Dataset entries
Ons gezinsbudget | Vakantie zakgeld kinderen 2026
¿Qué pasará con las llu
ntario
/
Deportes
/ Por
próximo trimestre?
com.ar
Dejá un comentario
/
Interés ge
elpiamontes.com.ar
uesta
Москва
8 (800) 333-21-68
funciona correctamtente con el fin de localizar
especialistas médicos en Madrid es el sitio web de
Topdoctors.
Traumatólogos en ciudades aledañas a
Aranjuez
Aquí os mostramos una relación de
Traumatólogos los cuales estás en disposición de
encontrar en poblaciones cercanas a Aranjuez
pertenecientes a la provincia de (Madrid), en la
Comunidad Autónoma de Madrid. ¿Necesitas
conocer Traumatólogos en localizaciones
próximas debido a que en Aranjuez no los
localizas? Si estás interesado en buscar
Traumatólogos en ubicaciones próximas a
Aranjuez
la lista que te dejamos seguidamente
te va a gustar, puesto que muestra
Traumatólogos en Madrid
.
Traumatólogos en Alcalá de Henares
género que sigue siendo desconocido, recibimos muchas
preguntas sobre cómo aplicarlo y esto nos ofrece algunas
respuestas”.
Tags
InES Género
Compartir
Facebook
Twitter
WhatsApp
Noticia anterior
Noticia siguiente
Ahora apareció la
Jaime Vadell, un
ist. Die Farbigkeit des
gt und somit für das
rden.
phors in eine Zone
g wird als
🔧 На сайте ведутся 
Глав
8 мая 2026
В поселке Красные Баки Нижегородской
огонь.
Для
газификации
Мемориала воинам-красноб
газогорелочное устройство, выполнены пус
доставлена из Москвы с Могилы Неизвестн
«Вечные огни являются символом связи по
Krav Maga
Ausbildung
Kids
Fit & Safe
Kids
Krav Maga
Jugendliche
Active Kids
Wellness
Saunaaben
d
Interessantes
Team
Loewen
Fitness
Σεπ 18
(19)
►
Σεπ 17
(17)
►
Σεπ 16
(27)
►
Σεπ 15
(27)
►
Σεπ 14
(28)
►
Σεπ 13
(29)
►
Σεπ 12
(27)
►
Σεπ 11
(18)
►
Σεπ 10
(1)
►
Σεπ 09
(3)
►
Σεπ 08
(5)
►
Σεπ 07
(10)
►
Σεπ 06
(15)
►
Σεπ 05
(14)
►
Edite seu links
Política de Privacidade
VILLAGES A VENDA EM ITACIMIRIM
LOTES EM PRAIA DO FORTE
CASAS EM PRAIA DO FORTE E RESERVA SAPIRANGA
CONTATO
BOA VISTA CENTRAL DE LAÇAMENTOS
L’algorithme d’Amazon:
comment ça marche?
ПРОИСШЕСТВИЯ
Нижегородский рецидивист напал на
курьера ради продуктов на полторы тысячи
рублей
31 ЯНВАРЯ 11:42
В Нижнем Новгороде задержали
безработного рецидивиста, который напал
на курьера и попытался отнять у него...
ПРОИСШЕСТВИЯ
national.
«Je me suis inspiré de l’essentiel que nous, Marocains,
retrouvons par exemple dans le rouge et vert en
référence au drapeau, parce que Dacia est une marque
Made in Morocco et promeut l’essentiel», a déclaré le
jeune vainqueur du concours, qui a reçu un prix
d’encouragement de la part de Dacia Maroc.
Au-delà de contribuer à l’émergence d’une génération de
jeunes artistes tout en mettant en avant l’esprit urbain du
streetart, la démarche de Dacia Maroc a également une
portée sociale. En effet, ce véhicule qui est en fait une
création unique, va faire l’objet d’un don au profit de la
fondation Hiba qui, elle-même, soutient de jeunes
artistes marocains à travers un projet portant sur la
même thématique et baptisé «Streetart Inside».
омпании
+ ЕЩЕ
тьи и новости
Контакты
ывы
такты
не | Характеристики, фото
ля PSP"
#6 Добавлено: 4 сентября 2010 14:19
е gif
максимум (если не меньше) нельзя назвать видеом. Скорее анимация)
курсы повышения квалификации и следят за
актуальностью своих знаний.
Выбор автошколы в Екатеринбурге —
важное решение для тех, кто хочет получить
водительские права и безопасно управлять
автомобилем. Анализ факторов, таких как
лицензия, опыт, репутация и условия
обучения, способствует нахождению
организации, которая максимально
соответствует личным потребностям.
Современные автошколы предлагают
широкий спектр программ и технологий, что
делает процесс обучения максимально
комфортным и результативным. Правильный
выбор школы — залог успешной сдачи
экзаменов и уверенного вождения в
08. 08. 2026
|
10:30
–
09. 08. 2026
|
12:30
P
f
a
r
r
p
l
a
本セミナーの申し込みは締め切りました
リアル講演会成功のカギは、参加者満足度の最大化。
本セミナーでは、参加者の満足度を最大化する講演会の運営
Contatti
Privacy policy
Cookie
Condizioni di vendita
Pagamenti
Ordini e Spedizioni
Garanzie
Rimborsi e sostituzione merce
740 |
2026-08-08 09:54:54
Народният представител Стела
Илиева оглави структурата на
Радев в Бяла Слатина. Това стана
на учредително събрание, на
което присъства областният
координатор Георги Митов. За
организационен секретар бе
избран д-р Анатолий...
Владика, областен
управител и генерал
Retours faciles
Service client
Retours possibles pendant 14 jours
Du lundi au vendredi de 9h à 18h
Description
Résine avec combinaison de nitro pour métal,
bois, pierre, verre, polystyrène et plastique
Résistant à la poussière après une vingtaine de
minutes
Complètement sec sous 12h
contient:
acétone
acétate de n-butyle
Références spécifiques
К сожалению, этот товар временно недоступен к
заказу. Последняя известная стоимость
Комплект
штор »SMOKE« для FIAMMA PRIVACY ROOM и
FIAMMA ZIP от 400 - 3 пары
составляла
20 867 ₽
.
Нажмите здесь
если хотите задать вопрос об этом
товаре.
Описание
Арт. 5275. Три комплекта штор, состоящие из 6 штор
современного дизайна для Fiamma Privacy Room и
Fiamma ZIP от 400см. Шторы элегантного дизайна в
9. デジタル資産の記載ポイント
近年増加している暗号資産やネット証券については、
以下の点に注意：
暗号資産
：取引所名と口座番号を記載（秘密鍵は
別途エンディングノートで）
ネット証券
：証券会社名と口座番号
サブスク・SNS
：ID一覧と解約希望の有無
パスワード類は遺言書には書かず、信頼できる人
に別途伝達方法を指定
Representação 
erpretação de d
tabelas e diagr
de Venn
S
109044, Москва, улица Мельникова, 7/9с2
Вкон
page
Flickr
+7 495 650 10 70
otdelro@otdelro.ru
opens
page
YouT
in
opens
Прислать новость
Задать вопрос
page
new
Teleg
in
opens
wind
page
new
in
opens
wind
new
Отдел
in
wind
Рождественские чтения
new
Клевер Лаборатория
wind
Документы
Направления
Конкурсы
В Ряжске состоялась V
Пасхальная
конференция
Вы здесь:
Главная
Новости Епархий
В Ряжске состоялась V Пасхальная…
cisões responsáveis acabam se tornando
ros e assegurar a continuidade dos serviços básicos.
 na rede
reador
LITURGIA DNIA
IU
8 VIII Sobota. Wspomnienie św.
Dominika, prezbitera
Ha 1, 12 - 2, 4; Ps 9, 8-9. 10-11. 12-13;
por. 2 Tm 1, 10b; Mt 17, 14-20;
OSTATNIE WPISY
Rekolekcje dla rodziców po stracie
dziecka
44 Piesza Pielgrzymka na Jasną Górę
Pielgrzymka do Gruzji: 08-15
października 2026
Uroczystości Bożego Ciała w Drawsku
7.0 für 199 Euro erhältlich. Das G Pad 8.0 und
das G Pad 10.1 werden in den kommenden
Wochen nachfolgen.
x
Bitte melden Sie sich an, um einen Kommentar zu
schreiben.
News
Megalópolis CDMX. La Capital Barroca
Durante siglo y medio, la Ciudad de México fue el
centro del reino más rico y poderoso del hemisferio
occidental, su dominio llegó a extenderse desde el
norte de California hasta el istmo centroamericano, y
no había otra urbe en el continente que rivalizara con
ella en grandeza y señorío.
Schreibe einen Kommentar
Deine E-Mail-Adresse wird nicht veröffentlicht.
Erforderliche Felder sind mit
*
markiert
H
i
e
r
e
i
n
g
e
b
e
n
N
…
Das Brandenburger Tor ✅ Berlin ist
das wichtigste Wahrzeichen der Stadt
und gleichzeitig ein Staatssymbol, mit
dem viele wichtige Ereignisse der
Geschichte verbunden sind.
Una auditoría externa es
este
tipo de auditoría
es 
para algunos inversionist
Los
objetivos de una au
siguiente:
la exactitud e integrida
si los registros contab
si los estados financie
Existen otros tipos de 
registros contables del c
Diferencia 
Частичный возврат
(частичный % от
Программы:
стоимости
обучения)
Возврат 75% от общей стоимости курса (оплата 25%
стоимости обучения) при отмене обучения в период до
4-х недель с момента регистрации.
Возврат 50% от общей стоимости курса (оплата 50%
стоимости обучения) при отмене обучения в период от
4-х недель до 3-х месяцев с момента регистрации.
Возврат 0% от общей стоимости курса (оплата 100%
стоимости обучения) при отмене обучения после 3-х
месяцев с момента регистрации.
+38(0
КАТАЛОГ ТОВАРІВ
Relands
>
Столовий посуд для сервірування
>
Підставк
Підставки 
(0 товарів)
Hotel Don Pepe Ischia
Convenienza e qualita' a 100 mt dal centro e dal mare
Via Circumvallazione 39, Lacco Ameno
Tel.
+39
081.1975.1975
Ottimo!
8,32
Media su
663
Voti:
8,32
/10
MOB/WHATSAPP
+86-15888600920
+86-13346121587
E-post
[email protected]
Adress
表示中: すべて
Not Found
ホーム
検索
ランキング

Task description → Nothing but the lines from the one with "la exactitud e integrida" through the last line of the records above should be retyped, and those word for word.

Finished exercise →
la exactitud e integrida
si los registros contab
si los estados financie
Existen otros tipos de 
registros contables del c
Diferencia 
Частичный возврат
(частичный % от
Программы:
стоимости
обучения)
Возврат 75% от общей стоимости курса (оплата 25%
стоимости обучения) при отмене обучения в период до
4-х недель с момента регистрации.
Возврат 50% от общей стоимости курса (оплата 50%
стоимости обучения) при отмене обучения в период от
4-х недель до 3-х месяцев с момента регистрации.
Возврат 0% от общей стоимости курса (оплата 100%
стоимости обучения) при отмене обучения после 3-х
месяцев с момента регистрации.
+38(0
КАТАЛОГ ТОВАРІВ
Relands
>
Столовий посуд для сервірування
>
Підставк
Підставки 
(0 товарів)
Hotel Don Pepe Ischia
Convenienza e qualita' a 100 mt dal centro e dal mare
Via Circumvallazione 39, Lacco Ameno
Tel.
+39
081.1975.1975
Ottimo!
8,32
Media su
663
Voti:
8,32
/10
MOB/WHATSAPP
+86-15888600920
+86-13346121587
E-post
[email protected]
Adress
表示中: すべて
Not Found
ホーム
検索
ランキング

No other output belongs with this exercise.